* WHAT THE EXERCISE ASKS
List every people or nation named in the passage below about the Bessi and sacred trees.

----- DOCUMENT EXTRACT -----

In the first place, two towns in that part of France are still named Besse. Bayeau was, before the coming of the Normans, called Bessin, and on consulting Herodotus I find that, in his description of the march of Xerxes, book 7, ch. iii (cxi), he makes mention of the Sâtræ, who, he says, were of all the Thracians an unconquered and independent people, remarkable for their valour, inhabiting lofty mountains covered with snow, but abounding in all kinds of trees. On the summit of one of their highest hills they have an oracle to Bacchus. The interpreters of the revelations of this oracle are the Bessi a priestess makes the responses, as in the case of the Delphian Oracle, and in as ambiguous a manner (see next page). These Bessi of Bacchus are also mentioned by Ovid. On the route westward we find the same name in Besidiæ in Italy, closely similar to the Besada near the Ganges.

Now if these people came to the West they would bring their name and also their religion with them, as well as amongst their trees any seeming the most sacred.

One kind of tree, the apple, has from the earliest times of which we have any record been a sacred object for good and for evil, and so also has the serpent,—thus the Egyptians worshipped a good and an evil serpent deity; and although the historical apple may not have been the fruit we know by that name, the mere association with it indicates that the fruit we describe as the apple must have had a significant importance.

----- RECORDED DATA -----

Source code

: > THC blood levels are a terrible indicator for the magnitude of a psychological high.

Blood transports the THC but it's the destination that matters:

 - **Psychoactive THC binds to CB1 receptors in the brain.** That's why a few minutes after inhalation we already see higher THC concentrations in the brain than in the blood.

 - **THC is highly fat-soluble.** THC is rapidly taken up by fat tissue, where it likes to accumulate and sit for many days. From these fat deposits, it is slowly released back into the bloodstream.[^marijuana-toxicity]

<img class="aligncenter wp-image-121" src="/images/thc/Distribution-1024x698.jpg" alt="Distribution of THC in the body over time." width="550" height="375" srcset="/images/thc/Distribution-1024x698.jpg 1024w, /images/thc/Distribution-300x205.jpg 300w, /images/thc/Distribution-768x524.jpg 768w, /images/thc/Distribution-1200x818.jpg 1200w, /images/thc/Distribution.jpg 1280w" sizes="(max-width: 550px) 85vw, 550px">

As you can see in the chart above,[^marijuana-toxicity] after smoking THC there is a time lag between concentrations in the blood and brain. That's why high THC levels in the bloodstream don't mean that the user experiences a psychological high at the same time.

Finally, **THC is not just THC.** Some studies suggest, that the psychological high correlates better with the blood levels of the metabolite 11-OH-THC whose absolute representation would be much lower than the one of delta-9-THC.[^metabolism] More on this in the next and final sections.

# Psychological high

-----

* RESPONSE TO THIS EXERCISE
Normans, Sâtræ, Thracians, Bessi, Egyptians